Szumlas' interest and involvement in the menu is an indication of the elevated importance of food in the post-pandemic format of the 114-year-old anchor business of downtown Pullman.

Food now accounts for about 60% of its sales while beer, spirits and wine have fallen to about 40%.

Rico's ability to recognize that trend and others driving the wants of its diverse base of customers is the reason it's survived more than a century, often by identifying what seem like unlikely paths to boost profit, she said.

When in-person drinking and dining was banned at bars to prevent the spread of COVID-19, Rico's continued with the parts of its business the rules allowed — takeout and delivery food orders.

Pullman embraced the approach, Szumlas said.

"There are people who went to a different restaurant every night," she said. "There are people that tipped the total. There are people, I don't even know if they liked the food. I don't even know if they ate the food, but they got the food."

It reminded her of what had happened when, as a young adult, she joined her father, Roger Johnson, in the business.

In that iteration, Rico's was a basic, beer-only, friendly spot to tip back a drink and smoke, restricted to those who were 21 years old or older.

Then Washington banned smoking in drinking establishments, leaving a significantly smaller group that frequented Rico's.

"When people stopped coming in to have a beer and a cigarette, they kept coming in for the Reubens," Szumlas said. "That was how we decided to pivot to food, just because we had one thing people liked and we built off of that."

The appeal of Rico's broadened.

"Ladies started coming in and then we opened up to minors and families started coming in," she said.

The Reuben sandwich ($15.95) remains on the menu. Served on rye bread, it's filled with corned beef, Swiss cheese and sauerkraut.

It's been joined by items as varied as a cowboy burger with Tillamook cheddar cheese, onion rings, bacon, ranch and barbecue sauce ($17.95) and hard-boiled Scotch eggs that are wrapped in sausage and fried ($9 for two).

Through it all, some things haven't changed. Szumlas and her dad have made it a priority for all the staff to have empathy for the customers, many of whom are marking some of the most important milestones in their lives, she said.

A couple getting engaged might be sitting at a table near groups celebrating birthdays and college graduations.

Sprinkled among them could be men or women uneasily testing the dating pool after divorces or pet owners waiting for calls from Washington State University's veterinary hospital about the fate of their dogs and cats.

"If you take a table and you're there for five hours, even if you stopped eating four hours ago, we still want you to play your chess game, (or) do your homework," Szumlas said. "We're just like a gigantic hangout. You kind of get to choose how you want Rico's to be in your life."
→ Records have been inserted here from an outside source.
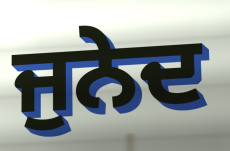
ਜੁਨੇਦ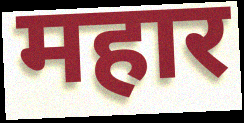
महारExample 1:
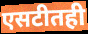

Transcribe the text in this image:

एसटीतही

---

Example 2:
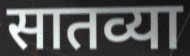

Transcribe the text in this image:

सातव्या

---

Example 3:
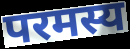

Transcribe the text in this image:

परमस्य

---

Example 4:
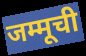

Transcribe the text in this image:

जम्मूची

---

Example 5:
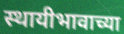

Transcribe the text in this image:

स्थायीभावाच्या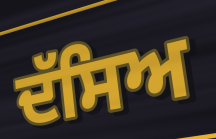
ਦੱਸਿਅ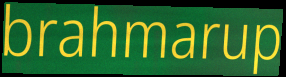
brahmarup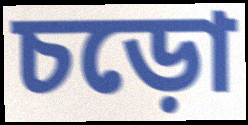
চড়ো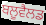
ਬਲੂਵੈਲਡ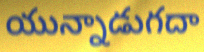
యున్నాడుగదా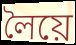
লৈয়ে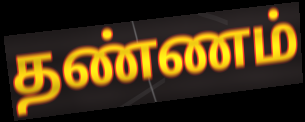
தண்ணம்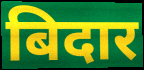
बिदारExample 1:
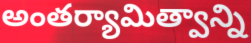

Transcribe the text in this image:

అంతర్యామిత్వాన్ని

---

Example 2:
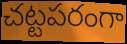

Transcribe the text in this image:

చట్టపరంగా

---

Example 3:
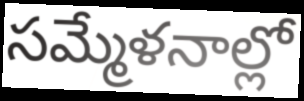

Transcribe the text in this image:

సమ్మేళనాల్లో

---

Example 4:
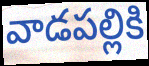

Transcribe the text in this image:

వాడపల్లికి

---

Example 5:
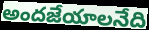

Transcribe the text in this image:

అందజేయాలనేది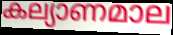
കല്യാണമാല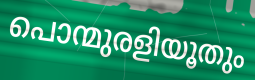
പൊന്മുരളിയൂതും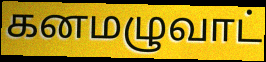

These days, customers are stopping by more for meals, lunch, dinner and even breakfast, which can sometimes be a more crowded time than late at night.

They want something that's not available to them at home that can range from a unique drink with multiple ingredients to the convenience of not having to wash the dishes.

"They don't want to break the bank trying to get it," she said. "They want to (be) with their friends. We missed our friends."

Moving forward, Szumlas anticipates she'll innovate even more, always with an eye toward expanding the number of Rico's regulars.

"We are still kind of finding our footing," she said. "We are inclusive and open to everybody."

Williams may be contacted at ewilliam@lmtribune.com or (208) 848-2261.

Tawny Szumlas

Owner of Rico's Smokehouse Pub at 200 E. Main St. in Pullman.

Age: 43

Education: Graduated from Pullman High School in 1997 and completed a bachelor's degree at Washington State University in hospitality management in 2002.

She worked at Rico's for her dad, Roger Johnson, in college, then managed a bar and restaurant inside a Marriott JW resort in Palm Desert, Calif. After several years in California, she realized she didn't like cities and returned to Pullman to learn about Rico's, which she purchased in 2015.

Her family has been in Pullman since just after the Civil War working at local businesses.

Community involvement: Pullman Chamber of Commerce board member and member of the Pullman Downtown Association.

Hobbies: Running around with her three kids, walking her dogs and snuggling with her cats.

About Rico's

Rico's serves food, beer, spirits and wine in a laid-back environment. It has an open mike night on Mondays, trivia for a cause on Tuesdays and live music on Fridays. Its hours are 11 a.m. to 1 a.m. Monday through Thursday; 11 a.m. to 2 a.m. Friday; 10 a.m. to 2 a.m. Saturday; and 10 a.m. to 1 a.m. Sunday. Minors are allowed until 7 p.m.